● QUOTED PASSAGE:
I had the chance to fly Portland to Portland, and in doing
so to cross five weeks of roadtrip in one day. This ability to travel by plane
has erased all need for Lewises and Clarks anymore. However, I suppose it
provides opportunities for adventures Sacagawea could never have taken them through.
Either way, by bookending the country in this way I thought there would be some
fun or poetic excitement. There was no excitement. There was one long day with two connections, three explanations
of safety procedures and many hours in waiting rooms. Fun…
But it was poetic. On one flight I sat next to a wonderful lady who
was taking a poetry course and used to teach English and had daughters who
should do theatre and we had a grand time looking at her and her classmates’ work
together.
The next flight I got to switch to the exit row because it wasn’t
full, which means more rooms for long legs and wide shoulders. Yes! The flight
attendant swung by and asked, as is procedure:
“You
are sitting in an exit row. Have you familiarized yourself with the safety
procedures featured on this plane and are you willing and able to assist the
flight crew in the event of an emergency?” Honestly, I didn’t even let him finish.
“You
haven’t met anyone more willing and able. I am fully prepared to tell women to
‘Take off your heels before you jump!’” He looked at me quizzically. “You know,
so the slide doesn’t pop.” I pointed to the no smoking symbol with a heel in the middle instead of a
cigarette and he laughed and said perhaps I should be a flight attendant. It is
a definite bucket list item.
Leaving Portlandia was great because I was anxious to get
home. All that time in a van moving ever forward makes one long for a bit of
consistency. But it wasn’t all celebration. Portland is a great city and I
wasn’t there for too long. The locals called it the city of bridges for
assumable reasons but I felt like it was the city of pedestrians (there's a bridge for that, too). Never before
have I felt like, as an automobile operator, I was driving on roads that
belonged to those on bikes or feet. There was no chaos, people were not leaping
into the road or jaywalking, but it felt as though the design, the DNA of the
city wasn’t meant for me. I was always yielding the right of way to someone else. But that changed as soon as I parked and walked to Powell’s Book
Store where I meandered my way through four floors of stocked stacks to the
drama aisle and found myself some gems.
I also swung northwest of the city to a beautiful coastal hill-topping town called Astoria, where the Columbia river meets the Pacific Ocean. Here there is a real sense that the country has come to an end, as if the river carries with it all the exhoes of experiences and peoples of the mainland and meets the great unknown distance. There is no more land to walk on, no more Westward to go. I visited a couple of friends there and they took me to see a lighthouse over the 3-mile bridge to Washington, the trendy downtown and the house where the Goonies was set in. It is a gorgeous town that felt very much like home to me.

● WHAT TO PRODUCE:
According to the travel account, what did the locals call Portland?

● GIVEN DATA:
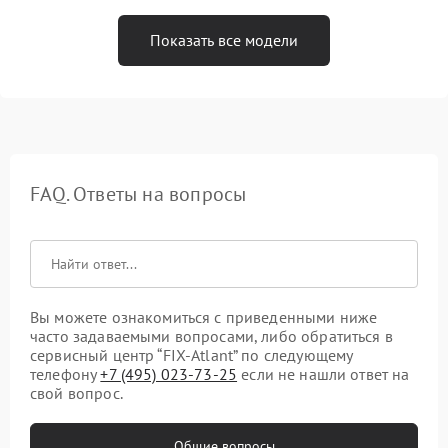
Показать все модели
FAQ. Ответы на вопросы
Вы можете ознакомиться с приведенными ниже
часто задаваемыми вопросами, либо обратиться в
сервисный центр “FIX-Atlant” по следующему
телефону
+7 (495) 023-73-25
если не нашли ответ на
свой вопрос.
Общие вопросы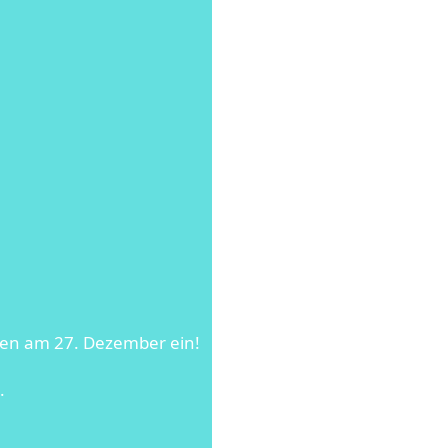
gen am 27. Dezember ein!
.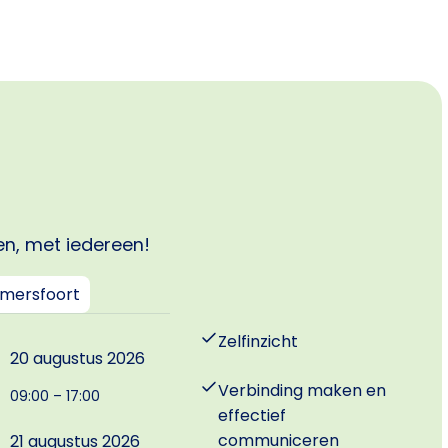
n, met iedereen!
mersfoort
Zelfinzicht
20 augustus 2026
Verbinding maken en
09:00 – 17:00
effectief
communiceren
21 augustus 2026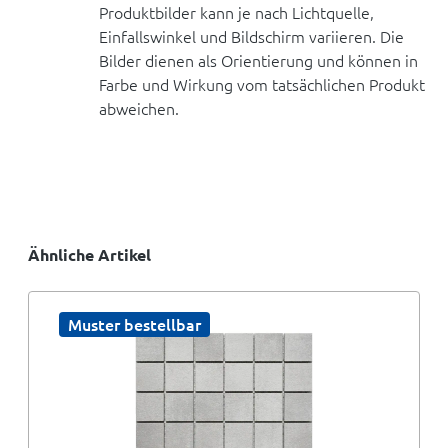
Produktbilder kann je nach Lichtquelle,
Einfallswinkel und Bildschirm variieren. Die
Bilder dienen als Orientierung und können in
Farbe und Wirkung vom tatsächlichen Produkt
abweichen.
Ähnliche Artikel
Muster bestellbar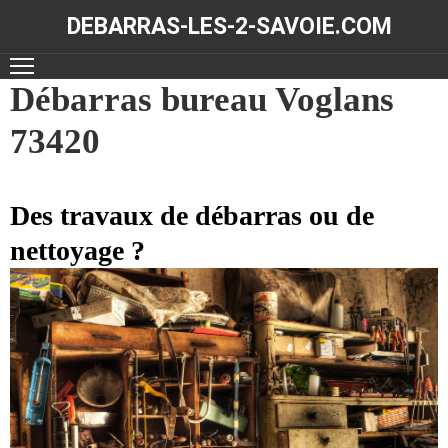
DEBARRAS-LES-2-SAVOIE.COM
ACCUEIL
Débarras bureau Voglans
73420
DÉBARRAS
NOS
RÉALISATIONS
Des travaux de débarras ou de
nettoyage ?
CONTACT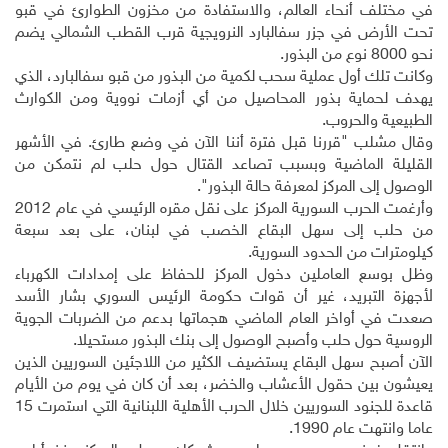
في مختلف أنحاء العالم، والاستفادة من مخزون الطوارئ في قبو
تحت الأرض في جزر سفالبارد النرويجية قرب القطب الشمالي يضم
نحو 8000 نوع من البذور
.
وكانت تلك أول عملية سحب لكمية من البذور من قبو سفالبارد، الذي
يهدف لحماية بذور المحاصيل من أي أزمات نووية ومن الكوارث
الطبيعية والحروب
.
وقال مشلب "قررنا قبل فترة أننا الآن في وضع طارئ. في الأشهر
القليلة الماضية وبسبب تصاعد القتال حول حلب لم نتمكن من
الوصول إلى المركز لمعرفة حالة البذور".
وأرغمت الحرب السورية المركز على نقل مقره الرئيسي في عام 2012
من حلب إلى سهل البقاع الخصب في لبنان، على بعد سبعة
كيلومترات من الحدود السورية
.
وظل بوسع العاملين دخول المركز للحفاظ على إمدادات الكهرباء
لأجهزة التبريد، غير أن قوات حكومة الرئيس السوري بشار الأسد
صعدت في أواخر العام الماضي هجماتها بدعم من الضربات الجوية
الروسية حول حلب وأصبح الوصول إلى بنك البذور مستحيلا
.
الآن أصبح سهل البقاع يستضيف الكثير من اللاجئين السوريين الذين
يعيشون بين حقول الأعشاب والخضر، بعد أن كان في يوم من الأيام
قاعدة للجنود السوريين خلال الحرب الأهلية اللبنانية التي استمرت 15
عاما وانتهت عام 1990
.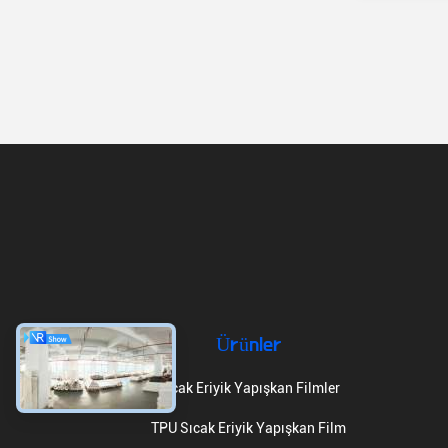
Ürünler
Sıcak Eriyik Yapışkan Filmler
TPU Sıcak Eriyik Yapışkan Film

● RESPONSE FOR THIS EXERCISE:
The city of bridges.